Le gouvernement a-t-il la main qui tremble ? Face aux zadistes et aux étudiants bloqueurs, on a beaucoup entendu la fermeté du président, dans les mots, mais rien est réglé.

Des mots qui claquent, Emmanuel Macron défend « l’ordre républicain », contre la « tyrannie des minorités ». Mais quand il faut passer aux travaux pratiques, l’évacuation manu militari, c’est une autre histoire. Dans la ZAD, « ce n’est plus un bocage, c’est un bourbier », disent les gendarmes. Seulement un tiers de squats détruits. Des Black Blocs dans la ZAD. Même guerre d’usure dans les facs. Pour évacuer, il faut que les présidents d’université le demandent, mais entre leur décision et l’envoi de CRS, il y a un préfet de police, qui apprécie la situation, arbitrage politique… Et visiblement, la consigne est d’y aller en douceur, l’occupation des facs, « rite initiatique de printemps », minimise un ministre.  

Le gouvernement a peur de la bavure ?   

Le syndrome Rémi Fraisse est dans tous les esprits. Le mouvement social s’est réveillé, on commémore mai 68, la moindre étincelle pourrait « mettre le feu à la plaine », pour reprendre les mots de Jean-Luc Mélenchon. « Et nous ne voulons pas que le sang coule », dit Matignon. Ni laisser-faire, ni politique de la matraque, fermeté relative, assumée par un gouvernement de modérés.  

D’où l’utilisation du joker Nicolas Hulot hier à Nantes ?   

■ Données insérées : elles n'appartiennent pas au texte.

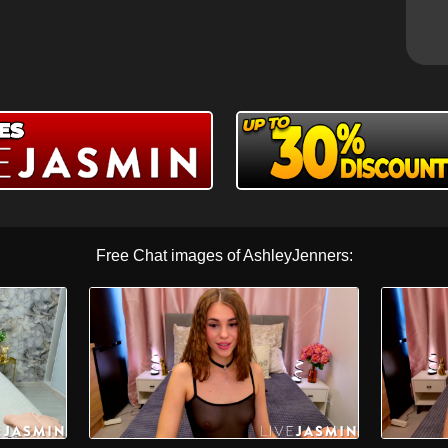
Free Chat images of AshleyJenners:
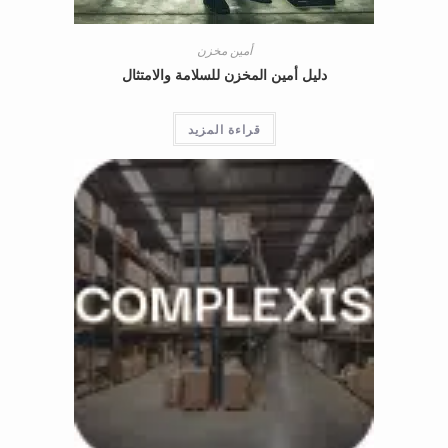
أمين مخزن
دليل أمين المخزن للسلامة والامتثال
قراءة المزيد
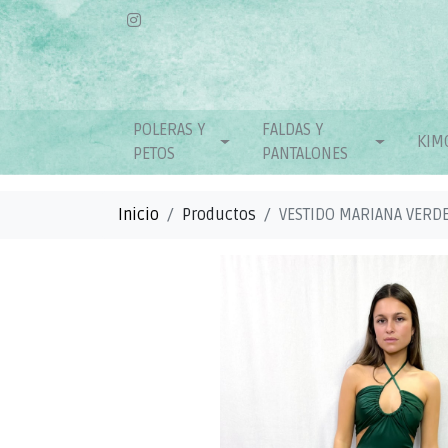
POLERAS Y
FALDAS Y
KIM
PETOS
PANTALONES
Inicio
Productos
VESTIDO MARIANA VERDE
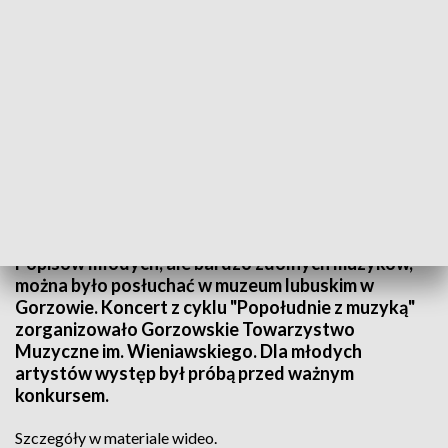
źródło: Informacje Lubuskie, 2.03.2025
Popisów młodych, ale bardzo zdolnych muzyków,
można było posłuchać w muzeum lubuskim w
Gorzowie. Koncert z cyklu "Popołudnie z muzyką"
zorganizowało Gorzowskie Towarzystwo
Muzyczne im. Wieniawskiego. Dla młodych
artystów występ był próbą przed ważnym
konkursem.
Szczegóły w materiale wideo.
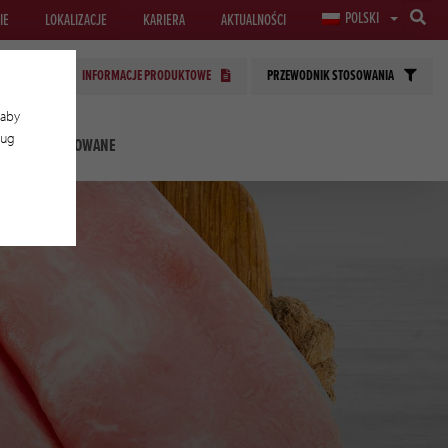
POLSKI
IE
LOKALIZACJE
KARIERA
AKTUALNOŚCI
INFORMACJE PRODUKTOWE
PRZEWODNIK STOSOWANIA
 aby
ług
OLOGIE STOSOWANE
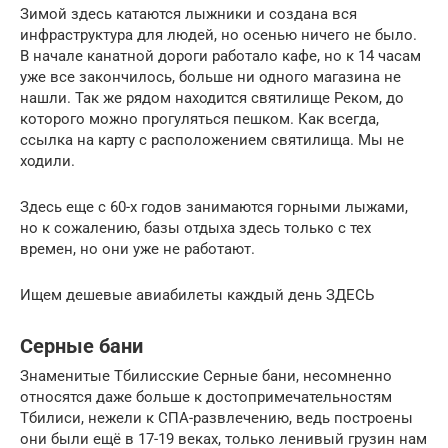
Зимой здесь катаются лыжники и создана вся
инфраструктура для людей, но осенью ничего не было.
В начале канатной дороги работало кафе, но к 14 часам
уже все закончилось, больше ни одного магазина не
нашли. Так же рядом находится святилище Реком, до
которого можно прогуляться пешком. Как всегда,
ссылка на карту с расположением святилища. Мы не
ходили.
Здесь еще с 60-х годов занимаются горными лыжами,
но к сожалению, базы отдыха здесь только с тех
времен, но они уже не работают.
Ищем дешевые авиабилеты каждый день ЗДЕСЬ
Серные бани
Знаменитые Тбилисские Серные бани, несомненно
относятся даже больше к достопримечательностям
Тбилиси, нежели к СПА-развлечению, ведь построены
они были ещё в 17-19 веках, только ленивый грузин нам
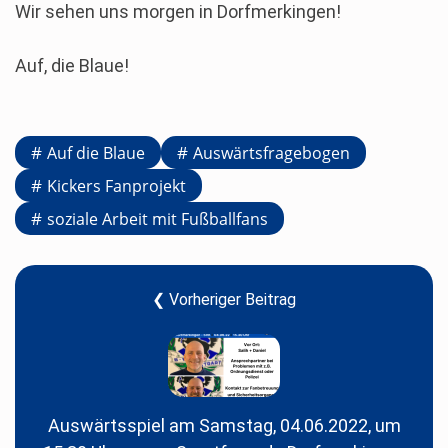
Wir sehen uns morgen in Dorfmerkingen!
Auf, die Blaue!
Auf die Blaue
Auswärtsfragebogen
Kickers Fanprojekt
soziale Arbeit mit Fußballfans
❮ Vorheriger Beitrag
Auswärtsspiel am Samstag, 04.06.2022, um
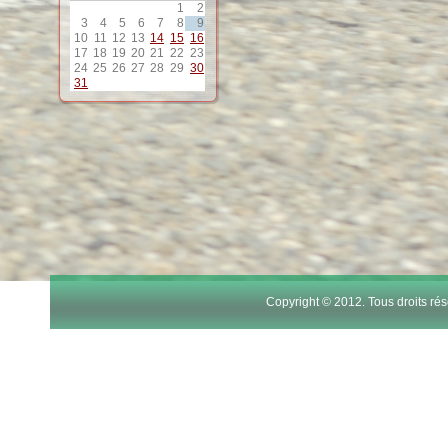
1
2
12
3
4
5
6
7
8
9
10
11
12
13
14
15
16
17
18
19
20
21
22
23
13
24
25
26
27
28
29
30
31
14
15
16
17
Copyright © 2012. Tous droits r
18
19
20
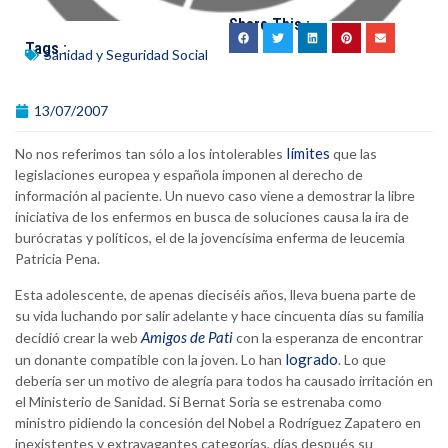
Share This :
Tags :
Sanidad y Seguridad Social
13/07/2007
límites
No nos referimos tan sólo a los intolerables
que las
legislaciones europea y española imponen al derecho de
información al paciente. Un nuevo caso viene a demostrar la libre
iniciativa de los enfermos en busca de soluciones causa la ira de
burócratas y políticos, el de la jovencísima enferma de leucemia
Patricia Pena.
Esta adolescente, de apenas dieciséis años, lleva buena parte de
su vida luchando por salir adelante y hace cincuenta días su familia
Amigos de Pati
decidió crear la web
con la esperanza de encontrar
logrado
un donante compatible con la joven. Lo han
. Lo que
debería ser un motivo de alegría para todos ha causado irritación en
el Ministerio de Sanidad. Si Bernat Soria se estrenaba como
ministro pidiendo la concesión del Nobel a Rodríguez Zapatero en
inexistentes y extravagantes categorías, días después su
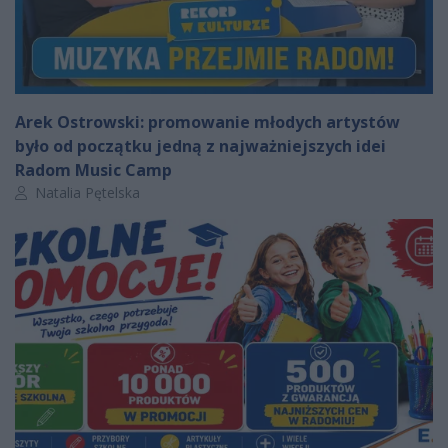
Arek Ostrowski: promowanie młodych artystów
było od początku jedną z najważniejszych idei
Radom Music Camp
Autor artykułu:
Natalia Pętelska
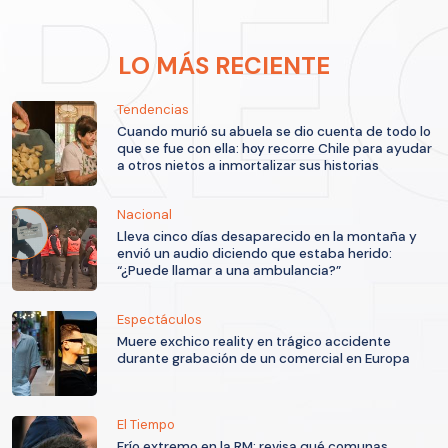
LO MÁS RECIENTE
Tendencias
Cuando murió su abuela se dio cuenta de todo lo
que se fue con ella: hoy recorre Chile para ayudar
a otros nietos a inmortalizar sus historias
Nacional
Lleva cinco días desaparecido en la montaña y
envió un audio diciendo que estaba herido:
“¿Puede llamar a una ambulancia?”
Espectáculos
Muere exchico reality en trágico accidente
durante grabación de un comercial en Europa
El Tiempo
Frío extremo en la RM: revisa qué comunas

Exactement. Tantôt "bad cops" Collomb / Philippe, tantôt "good cop". Hier c’est Nicolas Hulot l’écologiste, opposant historique à l’aéroport, qui débarque à Nantes pour aider la préfète et tenter de raisonner tous les "Camille" du bocage.  Et visiblement ça n’a pas marché…  Non. Parce que depuis le début, Camille et l’Etat ne parlent pas la même langue, société alternative d’un côté, maîtrise du foncier de l’autre ! Mais le gouvernement est patient, très patient…  Le 17 janvier, il renonce à l’aéroport. Ordre est donné de quitter les lieux avant le 31 mars… L’évacuation commence le 3 avril au petit matin. Opération incomplète. Puis nouveau délai, nouvel ultimatum, 23 avril. Ce qui fait dire à la droite que c’est un double échec : il n’y a plus d’aéroport à Notre-Dame, le référendum local de 2016 a été bafoué, mais il n’y a pas non plus retour de l’Etat de droit.  

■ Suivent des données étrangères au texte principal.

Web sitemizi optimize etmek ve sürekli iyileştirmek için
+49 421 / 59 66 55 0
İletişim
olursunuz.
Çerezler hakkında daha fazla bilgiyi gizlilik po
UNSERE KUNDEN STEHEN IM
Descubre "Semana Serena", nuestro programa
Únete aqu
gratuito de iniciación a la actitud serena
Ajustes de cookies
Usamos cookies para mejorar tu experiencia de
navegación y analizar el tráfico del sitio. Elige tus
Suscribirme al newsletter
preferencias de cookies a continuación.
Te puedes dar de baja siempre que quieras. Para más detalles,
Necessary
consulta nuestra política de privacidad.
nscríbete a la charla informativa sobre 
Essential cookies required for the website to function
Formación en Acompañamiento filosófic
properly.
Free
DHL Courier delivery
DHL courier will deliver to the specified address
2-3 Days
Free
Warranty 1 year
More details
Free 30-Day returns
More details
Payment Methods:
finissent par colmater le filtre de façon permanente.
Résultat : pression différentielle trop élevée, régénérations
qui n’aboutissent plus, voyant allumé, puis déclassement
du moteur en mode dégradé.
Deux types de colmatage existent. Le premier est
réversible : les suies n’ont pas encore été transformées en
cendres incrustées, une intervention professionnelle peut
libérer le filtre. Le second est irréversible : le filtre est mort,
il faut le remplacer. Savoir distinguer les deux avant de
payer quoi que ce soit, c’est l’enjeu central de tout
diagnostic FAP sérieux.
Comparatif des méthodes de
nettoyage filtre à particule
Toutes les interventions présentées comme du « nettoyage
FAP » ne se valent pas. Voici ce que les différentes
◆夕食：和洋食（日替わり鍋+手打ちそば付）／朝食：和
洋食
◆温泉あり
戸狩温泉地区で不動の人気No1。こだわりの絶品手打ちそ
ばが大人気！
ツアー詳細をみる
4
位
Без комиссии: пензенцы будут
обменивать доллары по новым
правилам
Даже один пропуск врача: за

Vous dîtes que tout ça est aussi la conséquence d’une parole politique trop faible ?  

A part le Président, vous voyez du monde monter au front ? Qui sont les maillons forts du nouveau monde ? Pourquoi Nicolas Hulot arrive-t-il si tard dans le film ? Pourquoi Frédérique Vidal, en charge des universités, n’est pas épaulée par son collègue, le populaire ministre Jean-Michel Blanquer ? C’est un vrai sujet de préoccupation à la République en Marche, où est l’armée derrière Macron ? Dispositif défaillant, dans un moment délicat, où il ne s’agit plus de savoir si l’Etat a le monopole de la violence légitime, comme le théorisait le sociologue Max Weber, mais de décider à quel moment il est légitime de déclencher cette violence.